XLV

Maintenant, qu’était devenu Dagobert que nous avons laissé aux mains des deux serviteurs du chevalier Michel de Valognes ?

Dagobert avait eu le même sort que Benoît le bossu tout d’abord.

On l’avait descendu dans la cave, et là, le valet de chambre et le jardinier garde-chasse qu’on appelait Badinier s’étaient donné le plaisir, après avoir constaté la disparition de Benoît, de battre le forgeron de coups de pieds et de coups de poing.

Dagobert était garrotté ; de plus, il avait un bâillon dans la bouche.

Il ne pouvait donc ni se défendre, ni crier ; mais son œil parlait et protestait pour lui, et le regard qu’il leva sur les deux misérables semblait leur promettre un châtiment terrible, si jamais il recouvrait sa liberté.

Au bout d’une heure, le souci de leur prisonnier reprit les domestiques du chevalier.

– Si tu allais voir ? dit Jean.

– Volontiers, répondit Badinier qui prit à son tour la lanterne, et quitta la cuisine.

Jean profita de ce moment de répit pour tirer une pipe de sa poche, la charger et l’allumer à l’aide d’un tison. Cinq minutes après, Badinier revint.

– Est-ce qu’il crie toujours ? demanda Jean.

– Toujours. Il a le visage couvert d’écume.

Badinier était un peu pâle en parlant ainsi.

– Qu’est-ce que tu as donc ? demanda le valet de chambre.

– J’ai peur.

– Et de quoi donc ?

– Peur de cet homme. Sais-tu que si jamais, il nous échappe, il se vengera !

– Bah ! nous le tuerons.

– Mais nous ne le tiendrons pas toujours. Si tu savais comme il m’a regardé !

Jean haussa les épaules.

– Nous sommes grands et forts tous deux, poursuivit Badinier, mais il nous assommerait en deux coups de poing. Et puis…

– Et puis, quoi ?

– Et puis, reprit Badinier, j’aimerais autant que nous n’eussions pas exécuté les ordres du chevalier.

– Pourquoi donc ?

– Nous tombions d’accord tout à l’heure que M. le chevalier ne valait pas cher, hein ?

– Je ne dis pas non.

– Eh bien ! c’est l’opinion de tout le pays. On le craint et on le déteste rudement. Quelque jour, on mettra le feu ici.

– Bah !

– Et comme l’on ne nous aime pas plus que lui, on nous fera un mauvais parti.

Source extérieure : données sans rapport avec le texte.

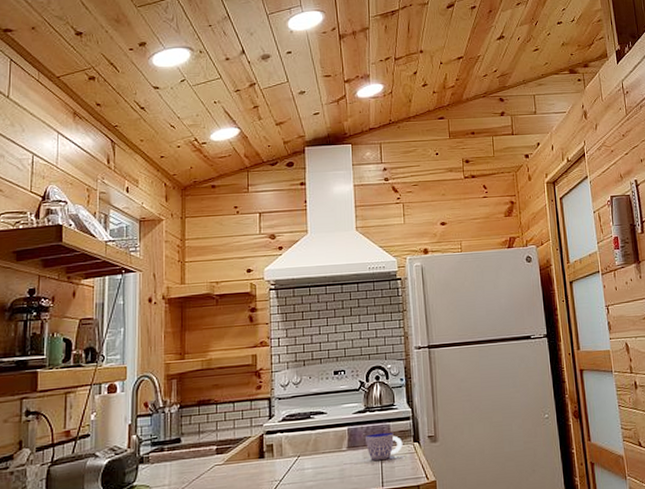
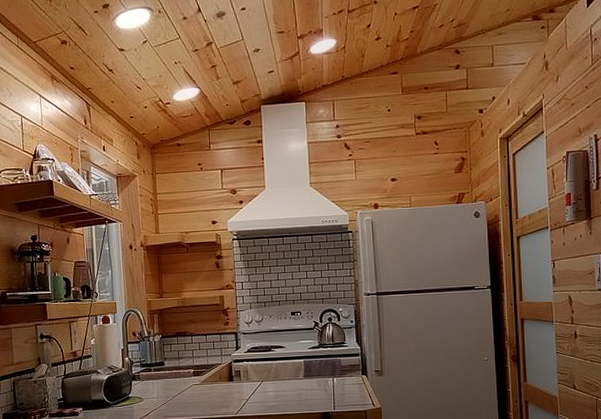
cup: present [366,432,403,460] -> none [319,365,353,388]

– Nous n’y sommes pas encore, heureusement.

– Hé ! qui sait ? fit le jardinier. Est-ce que Benoît ne s’est pas sauvé ?

– Oui. Eh bien ?

– Qui nous dit qu’il n’a pas couru à Ingrannes ou à Sully et qu’il ne s’est pas mis à crier contre nous ? Ils ne sont pas bons les gens de par là… et s’ils savaient que Dagobert est ici, ils viendraient le délivrer.

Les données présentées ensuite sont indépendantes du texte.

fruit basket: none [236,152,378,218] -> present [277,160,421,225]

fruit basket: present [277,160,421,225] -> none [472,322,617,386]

Jean fronça le sourcil. La terreur de Badinier le gagnait peu à peu.

– Ma foi ! dit-il, nous ferions bien de nous débarrasser de Dagobert.

– Comment ?

– C’est facile. Tu vas voir.

– J’écoute.

– Je prends le couteau et je descends dans la cave.

– Bon. Après ?

– Je pose la lanterne par terre, de façon qu’elle éclaire bien notre homme, et je remonte.

– Tu me tiens la trappe ouverte ; je prends mon fusil, et je lui envoie une balle dans la tête.

– Silence ! dit tout à coup Jean le valet de chambre.

– Hein ! qu’est-ce qu’il y a ?

– J’entends le galop d’un cheval.

– Bah ! c’est peut-être M. le chevalier qui revient… Eh bien ! je te fais un pari, c’est que mon idée ne lui déplaira pas…

– C’est bien possible.

Badinier alla ouvrir la porte extérieure du manoir.

– C’est ma foi vrai ! dit-il, on entend le galop d’un cheval.

Et tous deux prêtèrent l’oreille, et attendirent.